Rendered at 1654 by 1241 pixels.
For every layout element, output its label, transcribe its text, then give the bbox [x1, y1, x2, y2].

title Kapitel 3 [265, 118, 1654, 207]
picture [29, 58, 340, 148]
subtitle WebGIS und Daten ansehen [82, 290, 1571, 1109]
===============
### The request
Copy every item above word for word, keeping each line as it appears.

### Result for this task
Rendered at 1654 by 1241 pixels.
For every layout element, output its label, transcribe its text, then give the bbox [x1, y1, x2, y2].

title Kapitel 3 [265, 118, 1654, 207]
picture [29, 58, 340, 148]
subtitle WebGIS und Daten ansehen [82, 290, 1571, 1109]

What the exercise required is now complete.